Walderlebniszentrum Gramschatzer Wald
Die Zukunft sehen - der Wald als Inklusionsraum

Volker Tesar (li) führt als Erblindeter eine Gruppe Sehender auf dem Walderlebnispfad SINNESWANDELN

Ein Erblindeter, Volker Tesar, führt das erste Mal eine Gruppe Sehender durch den Wald. Was sich unglaublich anhört, ist Wirklichkeit am ersten bayerischen, barrierefreien Walderlebnispfad SINNESWANDELN am Walderlebniszentrum Gramschatzer Wald.

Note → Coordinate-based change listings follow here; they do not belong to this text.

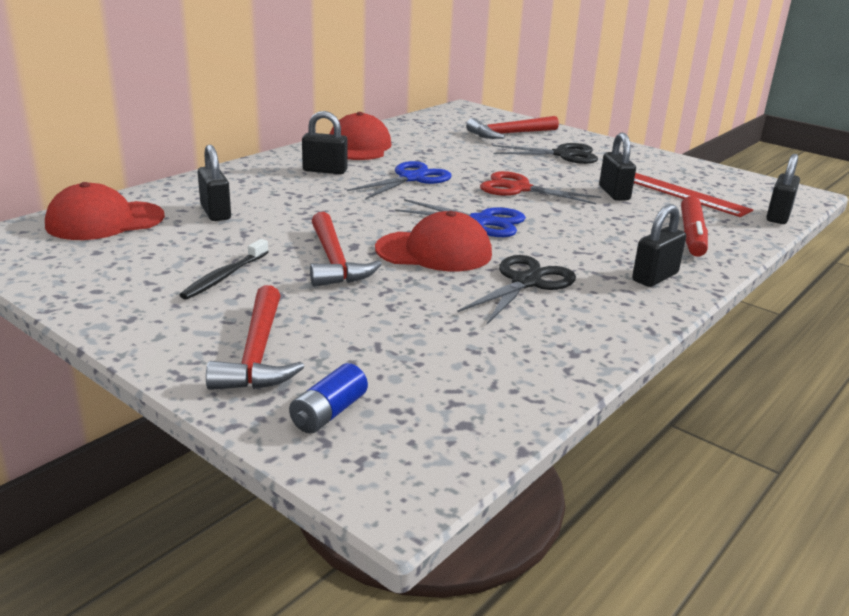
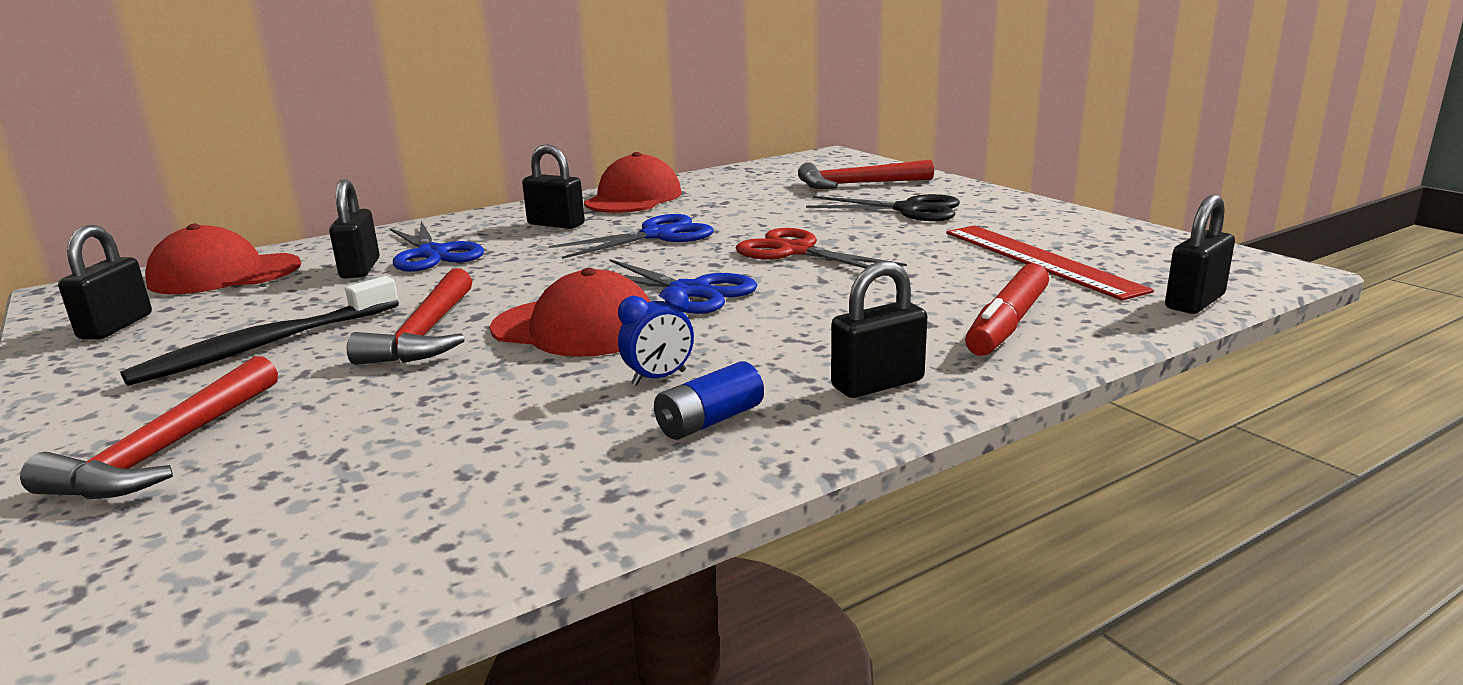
camera: 20 degrees right, 5 degrees down
(224, 276) = (266, 345): black toothbrush -> black toothbrush, size x1.54
(258, 198) = (433, 254): none -> blue scissors
(328, 413) = (138, 548): blue battery -> blue battery (709, 421)
(526, 282) = (659, 378): black scissors -> blue clock
(614, 193) = (936, 261): black padlock -> black padlock (116, 326)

Den Sehsinn mit Augenbinden ausgeschaltet, tasten sich die Waldbesucher am Geländer der Station "Fühlen und Tasten" entlang. Sie sind hochkonzentriert und bemüht, sich möglichst sicher vorwärts zu bewegen, um nicht zu stolpern.
Am Ende des 50 Meter langen Tast-Pfädleins mitten durch den Wald wird Bilanz gezogen. Wenn es auch lange gedauert hat, keiner ist Dank des Geländers gestolpert oder gar gestürzt.
Auf die Frage Tesars, welche Vögel und welche Geräusche die Waldgänger gehört haben, herrscht buchstäbliches Schweigen im Walde. Denn keiner hat etwas anderes wahrgenommen, alle waren mit dem blinden Gehen des Weges vollkommen ausgelastet. „Ich gebe es zu, viel zu hören war nicht, vielleicht sind die Vögel schon auf dem Zug gen Süden, aber der Wind hat die Baumspitzen hier eben ordentlich durchgepustet!“ löst Tesar die Frage selber auf.
Vor 30 Jahren erblindet, setzt Volker Tesar sich für Inklusion ein und sieht am Walderlebnispfad SINNESWANDELN gute Möglichkeiten der Umsetzung. Der von ihm geführte Rundgang, bei dem die Teilnehmenden als vorübergehend Blinde folgten, ermöglichte ungewohnte eigene Erfahrungen im Wald. Es zeigte aber auch, dass blinde Menschen/Blinde mit einem Angebot, dass ihre Bedürfnisse berücksichtigt, sehr wohl die Anregung und die Erholung im Wald nutzen und genießen können. Dies im Idealfall gemeinsam mit Nichtbehinderten wie bei dieser ersten inklusiven Führung durch einen waldbegeisterten Blinden. Weitere werden sicher folgen, war sich die Gruppe nach dieser bereichernden Stunde einig.